ブルガリア・ルーマニア2016 九日目(ブカレストへ)

10月3日。

ブカレスト行きの列車は午後2時にシギショアラを出る。Pensiunea Jokerのチェックアウトは11時だが、昼過ぎまでいてもいいということだった。朝食後、観光スポット以外の、つまり旧市街(城塞)の外のシギショアラを散策する。人通りのほとんどない静かな朝。「猛犬に注意!」という貼り紙がしてる家が何軒かあった。静かで落ち着いた街並みからは想像もできないが、盗みなども珍しくはないのだろうか。

猛犬に注意

シギショアラの普通の家並み

12時過ぎに宿を出た。宿を出るときPensiunea Jokerの女主人(たぶん)と少し話す。女主人の話は昨日のドライバーが語ったことと重なる。ジプシーが嫌いであること、チャウシェスク時代のほうがよかったことなど。

こうした話を額面どおりに受け取ってよいかどうかはまた別問題。「チャウシェスク時代のほうがよかった」と言っても、あの時代に戻りたいと本気で考えているわけではないだろう。「昔はよかった」は現在に対する不満や不平の表れであり、そうした不満や不平を口にすることすらできなかった時代に戻りたいということではないだろう。どの時代、どの社会でも、不満や不平があるのはごく自然であり、不満がまったくないとされる社会(たとえば北朝鮮)にはどこか不自然なところがある。

宿を出るときに小雨が降り始めた。この旅ではじめての雨だが、駅まで歩くには支障がない。朝食をたっぷりととり、昨日購入したビスケットもあったので、昼食はとらなかった。

駅に行く途中で出会った女の子

列車は2時発の予定だったが、1時間遅延しているとのこと。駅に早めに来ていたこともあり、かなり長い間待つはめになった。その間、ひとり旅しているアイルランド人女性や中国の3人家族と話す。アイルランドには2種類のジプシーがいるという。1つはルーマニアなどから来たロマであり、もう1つはアイルランドに昔からいるtravellersと呼ばれる人たち。ロマとtravellersの関係はどうなっているのだろうか。travellersとはフランスのgens de voyageと同じなのかどうなのか。調べてみる必要がある。中国人家族は広東省から来ていたが、広東語ではなく普通話(ブートンホア)で話していた。

列車は3時にシギショアラを出発した。私のコンパートメントには先客が2人いた。60~70歳くらいの欧米のカップルだ。英語で話している。第一印象からして非常に好感の持てるカップルだったので、私のほうから"Are you from England?"と切り出した。"We are from Scotland"との返事。ちょっと身構えてしまった。スコットランドの英語は聞き取りにくいという先入観があったからだ。

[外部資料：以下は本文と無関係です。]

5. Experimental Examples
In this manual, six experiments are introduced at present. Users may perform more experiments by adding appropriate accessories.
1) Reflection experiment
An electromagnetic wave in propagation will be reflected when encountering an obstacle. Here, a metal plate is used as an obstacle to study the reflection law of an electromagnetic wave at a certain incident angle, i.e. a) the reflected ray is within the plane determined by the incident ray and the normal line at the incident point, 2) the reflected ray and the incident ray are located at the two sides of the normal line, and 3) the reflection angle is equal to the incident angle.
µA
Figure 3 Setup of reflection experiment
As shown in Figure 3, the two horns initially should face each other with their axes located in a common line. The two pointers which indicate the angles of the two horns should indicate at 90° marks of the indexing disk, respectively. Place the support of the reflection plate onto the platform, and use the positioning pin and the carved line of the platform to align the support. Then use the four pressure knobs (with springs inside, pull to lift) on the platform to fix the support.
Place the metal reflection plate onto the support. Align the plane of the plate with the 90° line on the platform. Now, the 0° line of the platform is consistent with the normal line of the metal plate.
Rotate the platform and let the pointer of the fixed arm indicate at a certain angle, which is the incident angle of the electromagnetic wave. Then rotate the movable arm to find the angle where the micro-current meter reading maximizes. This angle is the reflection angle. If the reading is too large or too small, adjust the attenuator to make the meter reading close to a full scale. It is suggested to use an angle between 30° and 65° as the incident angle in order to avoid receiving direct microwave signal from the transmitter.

ところが彼らと話していくうちに、まったくスコットランドの訛りがないことに気がついた。それもそのはず。カップルはもう20年以上スコットランドのエジンバラ近郊に住んでいるが、男性のほうは米国人で、女性はオランダ人だった。彼らも「最初はスコットランドの英語に苦労した」と言っていた。

話題は私の北朝鮮旅行から始まり、欧州の最近の排外主義的な動き、さらには米国の大統領選挙へと移っていった。オランダ人女性は「オランダはもともとオープンでリベラルな国として知られていたのに、そのオランダでさえ移民排斥の自由党が伸びている」と嘆いていた。米国の大統領選挙について私が「トランプが選ばれたらdisasterだ」と言うと、米国人男性は「米国にとってだけでなく世界にとってdisasterだ」と返す。「4年前にオバマを選んだ米国民がなぜこんなことになったのか」とも言っていた。

彼らの行き先はブカレストでなはく、シギショアラとブラショフの中間にある小さな町。2週間以上の日程でルーマニアを旅しているだけあって、いろいろなところに立ち寄ることができる。

彼らが下車するまで1時間余り話がはずんだ。オランダ人女性にAyaan Hirsi Aliのことをどう思うか聞かなかったことが悔やまれる。Ayaan Hirsi Aliはソマリアの難民としてオランダに移住し、国会議員にまでなった女性だ。その後、帰化の際に生年月日を偽っていたということでオランダ国籍を剥奪され、現在は米国に住んでいる。彼女は徹底的なイスラム教批判で知られる。現在の状況下、これは勇気のある主張であり、実際殺害を予告され、米国でもボディガード付きの生活を余儀なくされている。

私は彼女の著作を読んだことはないが、その講演や対談はYoutubeで数多く視聴してきた。無神論者としての彼女の考え方には同意できる点が多いのだが、現在の政治的コンテキストの中でこうした原理的なイスラム教否定がトランプ流のIslamophobiaにつながるのではとの一抹の不安も感じている。オランダのリベラルな女性が彼女をどうとらえているか、是非聞いてみたいところだった。

カップルが下車したあと、コンパートメントは私ひとりになった。

シギショアラからブカレストまで

1時間遅れてシギショアラを出発した列車は定刻より30分遅れの夜8時過ぎにブカレスト北駅に着いた。昼食をビスケットだけで済ませているので、腹が減っている。さっそく駅の食堂に入り、煮込みキャベツとハンバーグ(みたいなもの)を注文した。私の向かいの席に真新しいロマの服を着た女性と5、6歳のその息子が座っている。この母子はシギショアラの駅でも見かけた。子供のほうは東洋人がめずらしいのか、私のほうをじっと見ている。母親のほうも私に関心がありそうだった。声をかけたかったが、ルーマニア語をまったく解さない身ではあきらめるしかない。母子はスープとパンだけの質素な食事をとっていた。

宿は5日前に宿泊したHotel Sir Gara de Nordを再び予約していた。北駅から徒歩で3分。駅に夜遅く着くときには便利な宿だ。前回は前日に予約したためツインの部屋しか空いていなかったが、今回は数日前に予約したおかげでシングルルームを確保できた。値段もその分安く18ユーロ(トイレ・シャワーは共用)。

明日はいよいよ帰国だが、夜9時45分のフライトだからブカレストを十分に観光できる。